What is asked ->
**1)** According to the Grafton travel piece, on what dates does the Jacaranda Festival run?
**2)** Pick up the Grafton travel piece where it stops and keep writing it.

Page excerpt ->
-=-=-

Grafton Bridge at dusk

I don’t remember now why we decided to make Grafton the main destination for a spring road trip, but I’m glad we did. From the moment we drove into that  lovely provincial city , we liked it. We stayed for two days and three nights, and if we have a regret it’s not being there for the Jacaranda Festival which is on from October 29 to November 6. That will have to go on the must-see list for the future.

What we loved…

The river

The mighty Clarence River is the sparkling jewel in Grafton’s crown. We spent plenty of time walking along it’s banks with our cameras, just admiring the many views. We even took a day to travel from Grafton to where The Clarence empties into the sea between Yamba and Iluka – but that’s a different postcard which we’ll bring you soon. The Clarence River is both friend and foe to Grafton bringing fertility to the agricultural flood plain, but also destruction from time to time. Regular floods are clearly reflected in the local architecture – with many buildings built above flood height in one way or another. Flood stories permeate the culture of the place.

Clarence River boat Grafton
A boat on the beautiful Clarence River at Grafton.

The bridge

You can’t talk about the river without talking about Grafton’s gorgeously quirky bridge with its strange bendy bits at either end. The bends are a bit challenging really – especially for wide vehicles – and it seems they are there so the road bridge at the top can clear the rail bridge underneath. The high iron sides, and the narrowness of the roadway obscure vision briefly. The upper level of the historic bridge is for road traffic while the lower level caries the trains and a water main, and has footbridges on either side. It’s a great place from which to admire the river and its many moods. There’s talk of building a new bridge some time soon – but we hope they keep the old one as well. Once over the bridge into Grafton, the road continues into town while the rail veers off in another direction to cross the city by a series of bridges further on.

Grafton Bridge at dusk
Grafton Bridge at dusk

The tree lined streets

Grafton is well known for its beautiful tree-lined streets. Even when the jacarandas are not in bloom – it’s a leafy, green, spectacular. Some of the avenues of figs are quite remarkable – and some individual fig trees around the town are absolutely massive. If you do give a fig about street trees, don’t miss Briemba Street. We were constantly pointing at one fabulous speciment or another as we walked around town or down yet another beautiful avenue. Some lovely parks and gardens in Grafton as well – nice for a stroll. It’s a city that clearly values its trees.

Street trees in Grafton
Take a stroll down the magnificent avenue of fig trees in Briemba Street, Grafton.

-=-=-

Information shown ->
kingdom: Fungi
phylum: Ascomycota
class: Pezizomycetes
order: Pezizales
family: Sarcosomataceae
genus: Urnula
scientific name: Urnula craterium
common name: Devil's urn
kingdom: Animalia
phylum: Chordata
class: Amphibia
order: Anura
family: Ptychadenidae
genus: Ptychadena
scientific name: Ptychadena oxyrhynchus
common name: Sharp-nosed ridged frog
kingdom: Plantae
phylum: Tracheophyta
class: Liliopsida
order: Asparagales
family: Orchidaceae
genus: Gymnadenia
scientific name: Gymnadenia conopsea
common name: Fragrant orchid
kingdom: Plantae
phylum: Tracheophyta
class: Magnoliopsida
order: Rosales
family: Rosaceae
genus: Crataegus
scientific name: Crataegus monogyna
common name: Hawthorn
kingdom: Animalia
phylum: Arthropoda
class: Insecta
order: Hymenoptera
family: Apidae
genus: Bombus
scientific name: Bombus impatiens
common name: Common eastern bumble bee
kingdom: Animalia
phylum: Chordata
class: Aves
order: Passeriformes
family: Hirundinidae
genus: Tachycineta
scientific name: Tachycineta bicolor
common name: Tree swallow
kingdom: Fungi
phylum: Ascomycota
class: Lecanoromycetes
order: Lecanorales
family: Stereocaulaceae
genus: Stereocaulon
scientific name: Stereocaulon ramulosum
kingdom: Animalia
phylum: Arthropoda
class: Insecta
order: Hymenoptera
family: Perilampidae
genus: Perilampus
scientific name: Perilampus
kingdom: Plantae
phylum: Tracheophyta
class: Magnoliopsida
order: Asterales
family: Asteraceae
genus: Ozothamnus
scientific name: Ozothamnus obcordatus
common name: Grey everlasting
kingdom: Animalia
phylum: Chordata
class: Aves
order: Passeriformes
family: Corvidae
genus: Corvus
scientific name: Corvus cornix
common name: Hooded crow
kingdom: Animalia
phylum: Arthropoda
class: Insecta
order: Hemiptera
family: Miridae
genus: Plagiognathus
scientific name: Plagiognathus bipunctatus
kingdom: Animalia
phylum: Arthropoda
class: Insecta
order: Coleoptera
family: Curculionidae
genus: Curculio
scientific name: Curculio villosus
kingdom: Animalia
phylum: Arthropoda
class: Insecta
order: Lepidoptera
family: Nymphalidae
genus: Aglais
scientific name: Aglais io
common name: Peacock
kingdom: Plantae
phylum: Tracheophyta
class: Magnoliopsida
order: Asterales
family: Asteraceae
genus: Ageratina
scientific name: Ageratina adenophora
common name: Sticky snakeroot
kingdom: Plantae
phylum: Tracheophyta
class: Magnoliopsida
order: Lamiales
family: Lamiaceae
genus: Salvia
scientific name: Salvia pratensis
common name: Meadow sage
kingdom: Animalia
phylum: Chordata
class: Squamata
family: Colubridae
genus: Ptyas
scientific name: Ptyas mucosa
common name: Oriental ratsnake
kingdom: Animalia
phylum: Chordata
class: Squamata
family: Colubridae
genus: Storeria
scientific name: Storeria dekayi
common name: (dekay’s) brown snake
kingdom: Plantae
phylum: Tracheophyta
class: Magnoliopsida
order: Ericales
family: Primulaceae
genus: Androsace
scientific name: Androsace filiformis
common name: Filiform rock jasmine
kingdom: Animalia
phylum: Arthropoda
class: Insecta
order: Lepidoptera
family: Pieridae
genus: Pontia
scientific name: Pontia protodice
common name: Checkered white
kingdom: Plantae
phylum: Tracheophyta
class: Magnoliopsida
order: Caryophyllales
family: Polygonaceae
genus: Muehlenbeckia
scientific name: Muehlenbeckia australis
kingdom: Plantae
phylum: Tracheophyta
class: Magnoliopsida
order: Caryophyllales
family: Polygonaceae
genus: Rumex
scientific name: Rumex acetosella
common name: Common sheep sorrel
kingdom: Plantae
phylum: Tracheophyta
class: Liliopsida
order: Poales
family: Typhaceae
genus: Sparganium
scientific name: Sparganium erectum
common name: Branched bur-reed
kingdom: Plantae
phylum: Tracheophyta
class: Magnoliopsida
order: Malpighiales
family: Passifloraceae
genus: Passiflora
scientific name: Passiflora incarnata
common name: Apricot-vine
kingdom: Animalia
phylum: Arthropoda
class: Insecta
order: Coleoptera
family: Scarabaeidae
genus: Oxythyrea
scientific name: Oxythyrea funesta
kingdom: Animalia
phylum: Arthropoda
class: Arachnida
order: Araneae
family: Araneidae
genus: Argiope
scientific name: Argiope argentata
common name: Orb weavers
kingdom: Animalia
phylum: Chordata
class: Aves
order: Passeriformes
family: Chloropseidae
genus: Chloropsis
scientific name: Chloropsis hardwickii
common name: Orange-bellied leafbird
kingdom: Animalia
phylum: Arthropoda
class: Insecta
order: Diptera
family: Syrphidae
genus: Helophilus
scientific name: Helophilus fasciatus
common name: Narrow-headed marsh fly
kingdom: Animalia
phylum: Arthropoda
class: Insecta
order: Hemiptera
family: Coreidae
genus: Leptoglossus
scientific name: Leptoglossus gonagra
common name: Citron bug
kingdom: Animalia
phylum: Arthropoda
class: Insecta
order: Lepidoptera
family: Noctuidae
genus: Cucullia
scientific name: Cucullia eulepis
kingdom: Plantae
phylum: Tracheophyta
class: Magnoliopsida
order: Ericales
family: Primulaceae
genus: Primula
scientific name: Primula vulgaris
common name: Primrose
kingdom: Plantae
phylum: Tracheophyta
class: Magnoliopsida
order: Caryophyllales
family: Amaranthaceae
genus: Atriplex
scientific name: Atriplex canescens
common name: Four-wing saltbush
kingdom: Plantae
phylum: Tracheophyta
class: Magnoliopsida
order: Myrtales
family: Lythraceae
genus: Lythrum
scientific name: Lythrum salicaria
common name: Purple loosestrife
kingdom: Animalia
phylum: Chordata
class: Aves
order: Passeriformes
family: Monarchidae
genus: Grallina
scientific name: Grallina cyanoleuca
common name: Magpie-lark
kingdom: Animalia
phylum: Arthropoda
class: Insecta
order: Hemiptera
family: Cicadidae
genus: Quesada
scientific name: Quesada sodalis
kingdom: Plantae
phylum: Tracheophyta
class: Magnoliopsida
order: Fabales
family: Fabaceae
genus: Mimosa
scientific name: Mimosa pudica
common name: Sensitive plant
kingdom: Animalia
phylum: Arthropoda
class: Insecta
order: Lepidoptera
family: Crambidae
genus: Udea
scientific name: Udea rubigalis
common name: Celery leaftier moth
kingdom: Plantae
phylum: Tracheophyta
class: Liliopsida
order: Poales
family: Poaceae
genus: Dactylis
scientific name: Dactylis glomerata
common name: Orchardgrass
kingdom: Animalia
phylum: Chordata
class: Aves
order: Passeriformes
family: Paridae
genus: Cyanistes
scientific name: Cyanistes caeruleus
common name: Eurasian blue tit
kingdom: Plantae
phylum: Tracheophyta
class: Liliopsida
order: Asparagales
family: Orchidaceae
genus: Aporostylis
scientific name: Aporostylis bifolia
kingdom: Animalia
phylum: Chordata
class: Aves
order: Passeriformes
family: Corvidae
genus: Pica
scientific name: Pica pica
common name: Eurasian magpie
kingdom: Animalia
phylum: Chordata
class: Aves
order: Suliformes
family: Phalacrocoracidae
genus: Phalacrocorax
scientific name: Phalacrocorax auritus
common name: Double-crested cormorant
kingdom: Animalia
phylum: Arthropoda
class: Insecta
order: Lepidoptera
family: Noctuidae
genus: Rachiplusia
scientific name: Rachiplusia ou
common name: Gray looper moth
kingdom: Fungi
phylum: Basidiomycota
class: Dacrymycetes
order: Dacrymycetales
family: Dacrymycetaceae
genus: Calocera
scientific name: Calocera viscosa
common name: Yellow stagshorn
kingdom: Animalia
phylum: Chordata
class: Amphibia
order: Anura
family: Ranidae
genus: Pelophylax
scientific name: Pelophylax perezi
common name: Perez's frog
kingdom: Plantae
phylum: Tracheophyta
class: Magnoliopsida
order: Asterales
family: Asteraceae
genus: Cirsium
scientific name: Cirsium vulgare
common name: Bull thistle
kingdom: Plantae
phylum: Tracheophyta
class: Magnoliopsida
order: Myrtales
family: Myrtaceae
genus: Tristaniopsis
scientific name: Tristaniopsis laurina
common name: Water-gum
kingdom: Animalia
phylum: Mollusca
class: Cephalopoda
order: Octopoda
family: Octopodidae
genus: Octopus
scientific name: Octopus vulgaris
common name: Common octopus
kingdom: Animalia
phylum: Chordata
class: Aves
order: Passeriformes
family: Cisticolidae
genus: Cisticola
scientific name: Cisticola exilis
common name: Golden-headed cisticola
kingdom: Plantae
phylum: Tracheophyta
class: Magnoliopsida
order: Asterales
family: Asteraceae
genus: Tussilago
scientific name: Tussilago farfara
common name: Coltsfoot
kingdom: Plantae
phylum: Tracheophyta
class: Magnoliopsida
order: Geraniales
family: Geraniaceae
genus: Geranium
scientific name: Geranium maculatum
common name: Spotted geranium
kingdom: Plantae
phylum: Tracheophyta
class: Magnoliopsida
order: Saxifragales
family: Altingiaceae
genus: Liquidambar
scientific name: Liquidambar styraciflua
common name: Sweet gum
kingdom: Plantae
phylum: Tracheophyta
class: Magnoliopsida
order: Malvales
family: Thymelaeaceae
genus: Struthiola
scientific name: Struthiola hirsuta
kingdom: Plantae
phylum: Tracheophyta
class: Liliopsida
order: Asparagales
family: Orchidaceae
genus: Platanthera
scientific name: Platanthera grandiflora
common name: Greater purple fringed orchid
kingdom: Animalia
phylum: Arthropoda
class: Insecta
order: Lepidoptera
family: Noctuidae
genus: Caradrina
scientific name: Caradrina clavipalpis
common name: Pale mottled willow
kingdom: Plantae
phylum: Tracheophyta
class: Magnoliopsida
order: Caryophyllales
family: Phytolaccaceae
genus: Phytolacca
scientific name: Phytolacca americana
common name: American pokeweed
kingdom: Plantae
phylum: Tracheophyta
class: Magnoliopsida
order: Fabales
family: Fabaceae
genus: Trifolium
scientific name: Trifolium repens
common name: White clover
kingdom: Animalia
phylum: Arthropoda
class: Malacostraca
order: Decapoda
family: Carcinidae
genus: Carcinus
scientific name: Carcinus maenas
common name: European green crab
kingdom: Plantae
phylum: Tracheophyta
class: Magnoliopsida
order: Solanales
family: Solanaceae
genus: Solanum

-=-=-

Responses to the exercise ->
**1)** October 29 to November 6.

**2)**
Historic streetscapes

If you enjoy an historic streetscape – then you will be in seventh heaven in Grafton. Many of Grafton’s buildings have been classified by the National Trust, including the Christ Church Cathedral, the infamous Grafton Gaol, and some lovely historic homes. We downloaded a heritage trail map for the city which took us to many points of interest. We found this map useful – but would have liked to be able to read a little more about each site as we arrived there. The trail map was lacking in this background, and for history buffs like us, that was a bit frustrating at times. Grafton is rich in Art Deco architectural gems and there are many interesting examples of post WWII architecture from the 1950s, 60s and 70s as well. In fact there was an exhibition of photographs of some of this post-war building design at the Regional Art Gallery when we were there.

Historic former bank building in Grafton
This historic bank building is a standout in Grafton’s CBD.

Where we stayed…

We were looking for something a bit relaxing and different, and we found it at Belvoir B&B Cottages  on the southern outskirts of Grafton. There are two little self contained cottages and we stayed in the one-bedroom Dairy Cottage. Owners Lorraine and Tom Raven have decked this little house out in an eclectic collection of vintage furniture and fittings that was really charming. It’s only five minutes out of town and came with a resident mob of kangaroos who came in in the evening to graze in the surrounding paddock and entertain us with their antics. The cottage has it’s own well appointed kitchen (with a fridge full of breakfast goodies) which meant we could stay in for dinner if we chose – or head out. There’s an outdoor area with barbecue and lovely rural outlook if that takes your fancy. We would arrive back there to find some home made biscuits or cake from our hosts – little touches that made us feel very welcome.

We stayed at the lovely Belvoir B&B Cottages just outside town.
We stayed at the lovely Belvoir B&B Cottages just outside town.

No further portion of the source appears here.